Much like his buddy Donald Trump, Putin has a fairly strange attitude to women and an apparently dysfunctional relationship with them. A couple of years ago, his former wife Lyudmila gave a fascinating account of his courtship and their married life. Just by recounting unadorned facts, she painted the portrait of someone who likes to humiliate, subjugate and inflict psychological wounds on his loved one. Lyudmila doesn’t criticize the man she still reverentially calls Vladimir Vladimirovich, but she shows him to be a man of troubled and troubling sexuality, who prefers to assert himself at the expense of his wife.
Since summarily divorcing her in 2014, Putin has been ostensibly single, even though he has been linked to various women, including a Russian gymnast and the former wife of publisher Rupert Murdoch.
On the political arena, Putin clearly likes to play games with women leaders – especially strong and powerful ones. He reportedly brought his dog to a meeting with Angela Merkel, precisely because he knew that she was panicked by dogs. He constantly tells her stupid off-color jokes, looking every bit like a middle school student trying to outrage his teacher.

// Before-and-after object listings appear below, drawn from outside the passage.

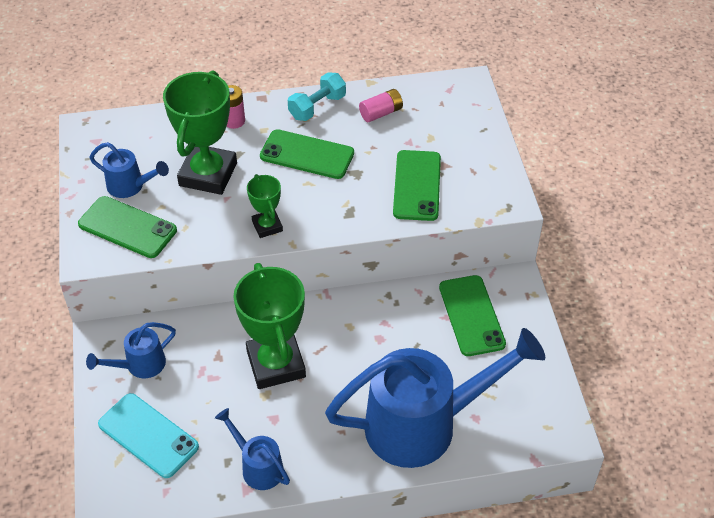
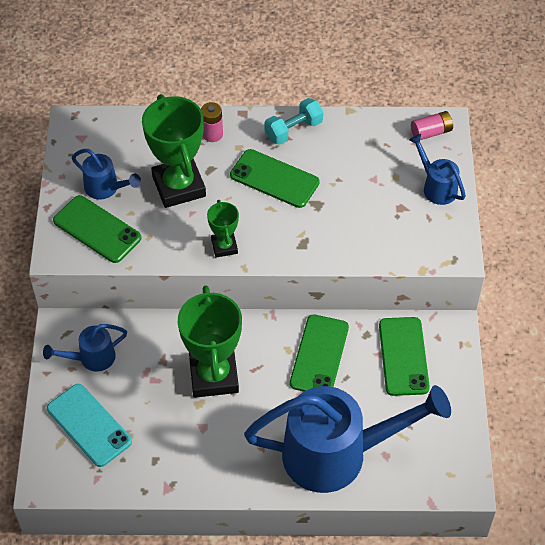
camera: 10 degrees right, 5 degrees up
(208, 174) = (179, 186): green trophy -> green trophy turned 45 degrees counterclockwise
(258, 467) = (181, 469): blue watering can -> blue watering can (436, 187)
(381, 113) = (353, 144): pink battery -> pink battery (431, 132)
(417, 185) = (372, 225): green phone -> green phone (319, 355)

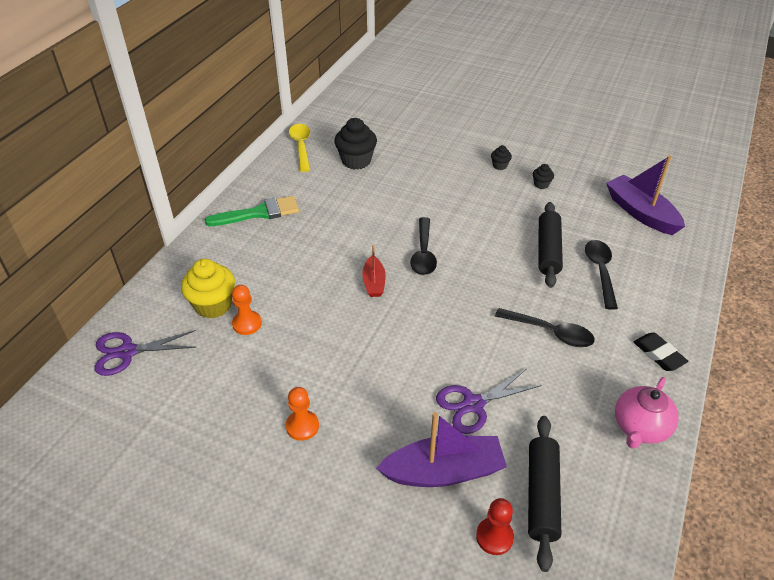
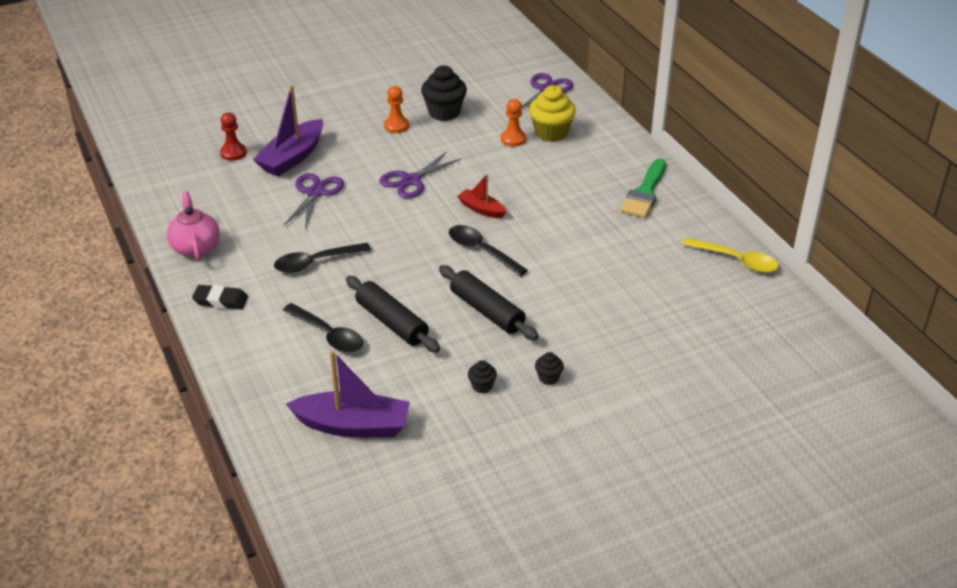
camera: 130 degrees right, 5 degrees down
(356, 161) = (669, 283): black cupcake -> black cupcake (444, 112)
(382, 350) = (411, 181): none -> purple scissors
(541, 495) = (226, 181): black rolling pin -> black rolling pin (487, 311)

Putin clearly doesn’t respect women and doesn’t believe that they can challenge him. While Merkel is certainly no pushover – and nor is Theresa May, the new United Kingdom prime minister – Putin’s view of Europe as a weakling may stem in part from the fact that women are prominent in many European governments.
Lately, Putin has been fearful of a coup or assassination attempt coming from his immediate entourage. He has been reshuffling his security personnel and his inner circle, promoting those whom he thinks he can trust. After all, paranoia is a professional disease of dictators. This may be a reason why in these uncertain times he has also elevated a number of women both to his government and to the Duma.
All this suggests that Putin regards Clinton’s likely victory in the election as an opportunity. At least he will try to get her off balance, to put her down, to intimidate her with his alpha-male macho swagger and, ultimately, to force her to negotiate with him over a wide range of issues, including the most important one, the recognition of the Russian annexation of Crimea.
Whether or not Hillary will be up to the challenge, this assumes that Obama will leave her to sort out the worldwide mess Putin is busily creating. He may not. The United States has started to give a tougher response to Putin’s provocations. Over the past week, Washington suspended cooperation on Syria, called for Russia to be investigated for war crimes and accused the highest echelons of Russian government of complicity in hacking US computers and interfering with the US presidential election campaign.
It is still possible that Obama will decide act as an old-fashioned gentleman and as one of his last presidential actions give a big black eye to a street goon trying to harass a woman.